What education bloggers have said about times tables testsJanuary 23, 2016
I thought it might be worth seeing if it’s possible to write 500 words summarising the views in the education blogosphere about one topical issue. Let me know what you think. Also, I’d be very interested to know if I missed any blogposts debating the issue. I will probably add my own views in a post later this weekend.
3 weeks ago, there was an announcement from the government that students should be tested on their times tables at the end of KS2. How did the blogging world respond?
Some parts of the blogging world reached an immediate consense. The teaching union blogs were against. The ATL‘s blog claimed that times tables are too narrow to be concerned about, objecting to the timed element, and raising practical concerns. The Voice blog published a statement opposing testing on principle. The NAHT site featured a blogpost describing the announcement as “spin” and suggesting it was a criticism of schools.
There was a similar consensus from most blogs providing political commentary on education.
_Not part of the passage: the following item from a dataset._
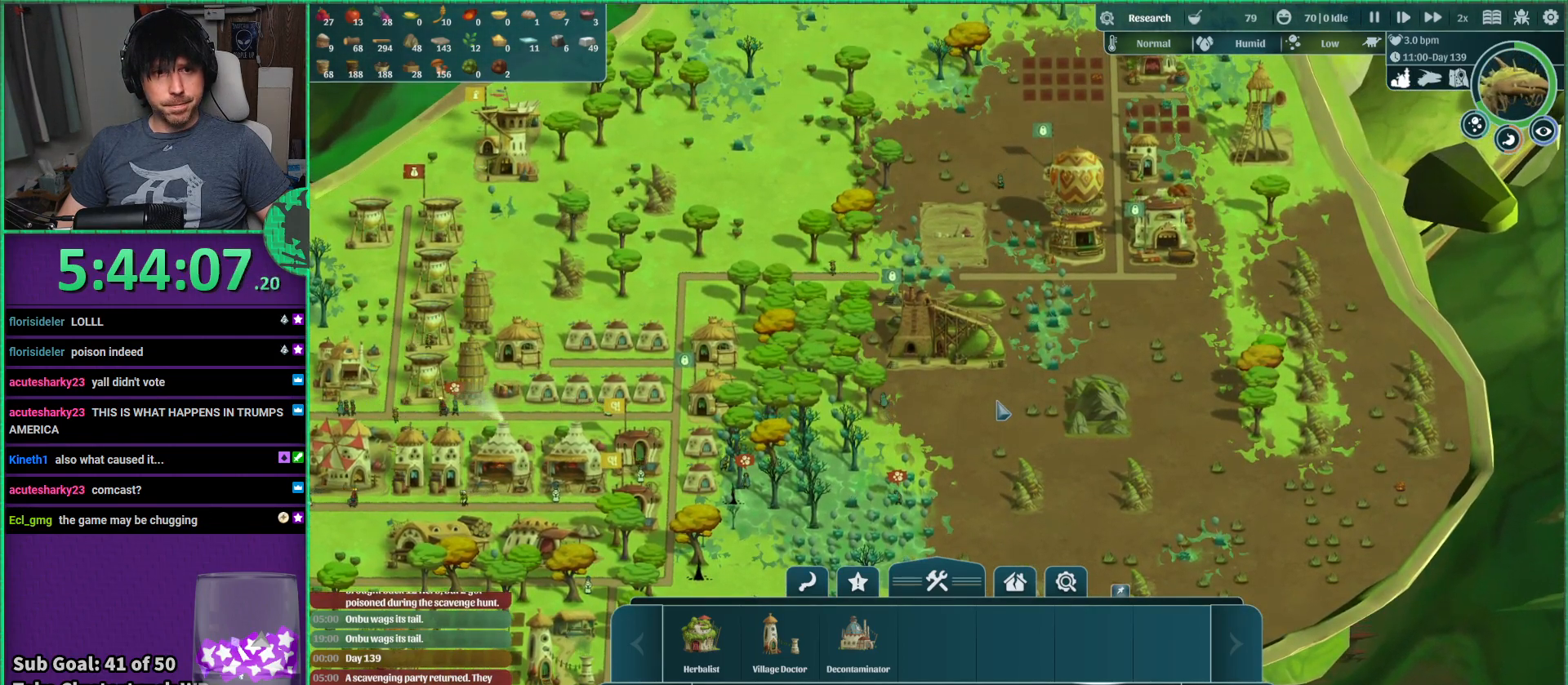
{"keys": ["a", "w"], "events": [[416, "w", "down"], [433, "a", "down"]]}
Roger Titcombe, at the Local Schools Network claimed that the tests “conjured up Gradgrindian classroom scenarios”. Michael Rosen preferred Alice In Wonderland to Hard Times, but seemed to object. Education commentator, Owen Hathway also opposed the tests, claiming that tables tests were unnecessary and interfering, and that:
…the world has moved on. Children learn in different ways in the digital age and using a calculator, or phone, is a simple way of looking up times tables. … we must …. be mindful of the modern world and make sure that children and young people use the computing ability on their mobile phones so they can get that at their fingertips.
Jules Darby, on the Labour teachers blog, suggested that the tests would impact on those with SEN and existing difficulties. However, two other Labour Teacher commentators had a more mixed perspective, with Michael Tidd analysing the Labour Party’s response and Lisa Harford discussing both the importance of knowing times tables, and the limitations of tables tests as in indicator.
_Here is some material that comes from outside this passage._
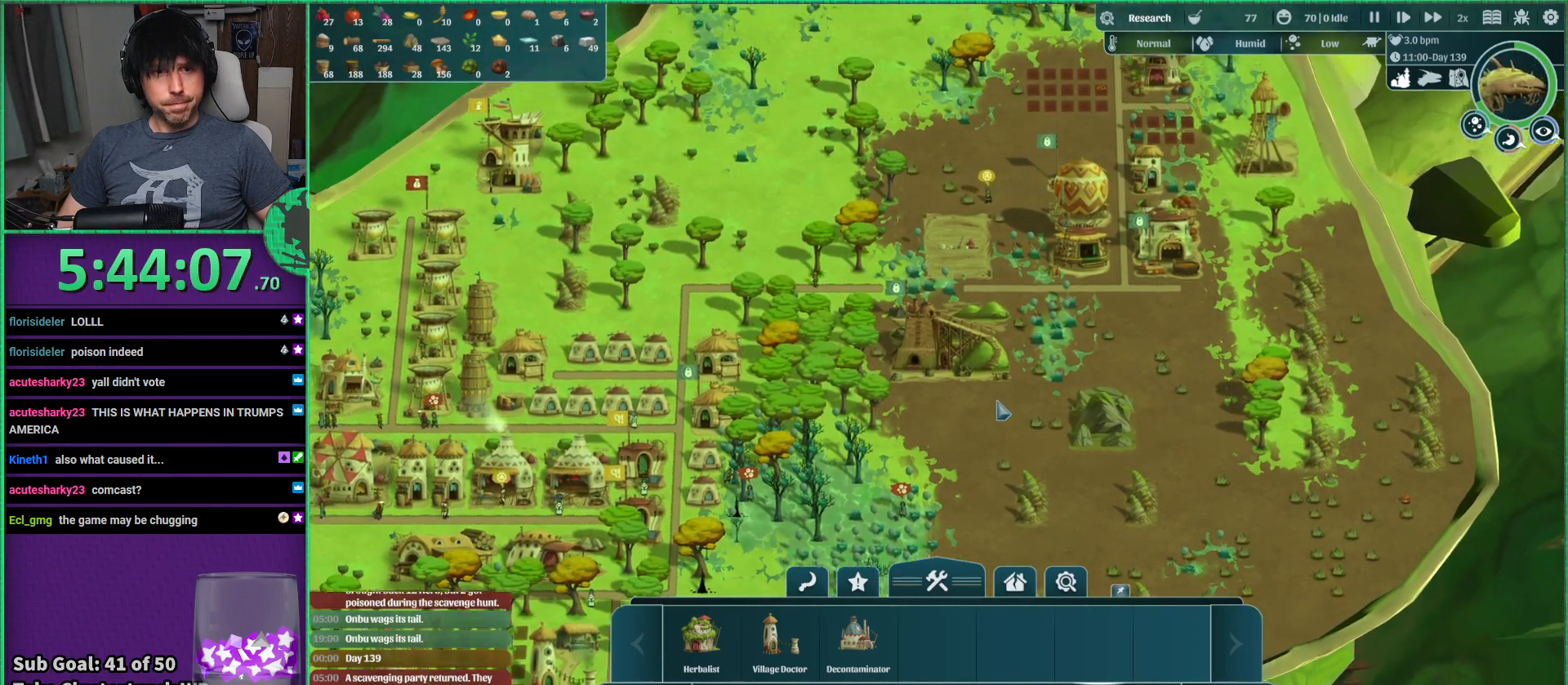
{"keys": [], "events": [[16, "w", "up"], [50, "a", "up"]]}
That Labour Teachers were less hostile than political commentators who don’t teach, might be explained by the differences of opinion among teacher bloggers generally. Two secondary maths teachers wrote positively about the idea of times tables tests. Jeff, from the “A Maths Teacher Writes” blog, argued that times table knowledge is important for further progress in maths, and that tables were not difficult to learn. Tom Bennison also wrote to criticise the objections to the tests, particularly complaints that testing is bad for children: “Of course I realise that some children may not particularly enjoy tests, but the ‘children hate tests and they make them hate maths’ talk that is common is a massive stereotype and not universally backed up with any evidence.” One secondary maths teacher did object; Mr Chadburn argued that “Rapid recall is only of use in the future in a pub quiz”. Two primary teachers, Gawain Little and Mr Teacher wrote posts contrasting mathematical understanding and reasoning with the recall of times tables facts. The strongest objections were made by home educator Ross Mountney who argued that the tests “…will inevitably change teachers’ behaviour towards pupils, possibly towards a more coercive style if they feel that there is a real threat to their status as a result of their children’s performance”.